[[ Extracted data open ]]
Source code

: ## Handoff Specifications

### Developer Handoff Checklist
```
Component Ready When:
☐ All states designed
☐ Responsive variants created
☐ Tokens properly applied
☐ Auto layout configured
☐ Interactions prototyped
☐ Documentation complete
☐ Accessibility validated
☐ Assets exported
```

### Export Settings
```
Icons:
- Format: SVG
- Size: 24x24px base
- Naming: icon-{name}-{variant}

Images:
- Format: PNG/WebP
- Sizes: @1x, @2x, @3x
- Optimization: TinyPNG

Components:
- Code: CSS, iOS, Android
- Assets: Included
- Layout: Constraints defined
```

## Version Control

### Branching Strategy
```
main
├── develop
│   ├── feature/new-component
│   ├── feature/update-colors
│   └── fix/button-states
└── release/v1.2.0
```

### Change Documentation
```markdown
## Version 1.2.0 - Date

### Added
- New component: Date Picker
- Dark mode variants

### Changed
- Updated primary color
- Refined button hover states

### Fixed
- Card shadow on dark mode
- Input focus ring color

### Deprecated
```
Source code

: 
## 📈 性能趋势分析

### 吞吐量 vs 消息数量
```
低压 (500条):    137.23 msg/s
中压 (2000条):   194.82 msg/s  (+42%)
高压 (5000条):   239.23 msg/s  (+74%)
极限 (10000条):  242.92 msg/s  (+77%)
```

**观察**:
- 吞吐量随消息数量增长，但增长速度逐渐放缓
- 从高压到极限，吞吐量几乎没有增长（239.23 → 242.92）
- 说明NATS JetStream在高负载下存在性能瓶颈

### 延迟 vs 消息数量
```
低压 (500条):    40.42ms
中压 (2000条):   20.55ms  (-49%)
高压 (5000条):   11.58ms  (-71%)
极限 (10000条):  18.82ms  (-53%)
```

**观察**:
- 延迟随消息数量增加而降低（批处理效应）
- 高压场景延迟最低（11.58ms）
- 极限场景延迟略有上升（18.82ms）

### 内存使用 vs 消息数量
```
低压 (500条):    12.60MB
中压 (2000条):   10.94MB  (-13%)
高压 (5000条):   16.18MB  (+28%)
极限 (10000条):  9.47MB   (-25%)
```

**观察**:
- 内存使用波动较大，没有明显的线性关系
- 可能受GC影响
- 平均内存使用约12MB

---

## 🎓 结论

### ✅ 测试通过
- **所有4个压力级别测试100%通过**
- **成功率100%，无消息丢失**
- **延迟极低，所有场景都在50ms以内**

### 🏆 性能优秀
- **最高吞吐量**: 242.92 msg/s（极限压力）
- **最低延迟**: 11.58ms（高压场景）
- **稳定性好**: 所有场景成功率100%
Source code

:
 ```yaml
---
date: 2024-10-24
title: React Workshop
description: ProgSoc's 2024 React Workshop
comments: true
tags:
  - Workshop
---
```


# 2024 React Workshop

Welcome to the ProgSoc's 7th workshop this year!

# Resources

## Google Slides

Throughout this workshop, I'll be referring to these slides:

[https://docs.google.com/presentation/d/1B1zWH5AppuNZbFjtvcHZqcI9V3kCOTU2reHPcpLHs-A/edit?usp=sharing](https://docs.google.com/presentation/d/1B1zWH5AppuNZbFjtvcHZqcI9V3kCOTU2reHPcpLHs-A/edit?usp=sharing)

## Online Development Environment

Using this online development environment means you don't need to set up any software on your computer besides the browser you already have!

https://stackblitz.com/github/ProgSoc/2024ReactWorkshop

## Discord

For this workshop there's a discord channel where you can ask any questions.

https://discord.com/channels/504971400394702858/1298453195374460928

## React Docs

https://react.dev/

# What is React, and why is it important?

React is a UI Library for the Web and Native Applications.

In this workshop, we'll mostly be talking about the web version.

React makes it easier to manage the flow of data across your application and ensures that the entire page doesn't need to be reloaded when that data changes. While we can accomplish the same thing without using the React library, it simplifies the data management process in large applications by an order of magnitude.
[[ Extracted data closed ]]
Description of the task → Go through the entries above and say how many lines include the word "Documentation". Give the number only.

Written response → 2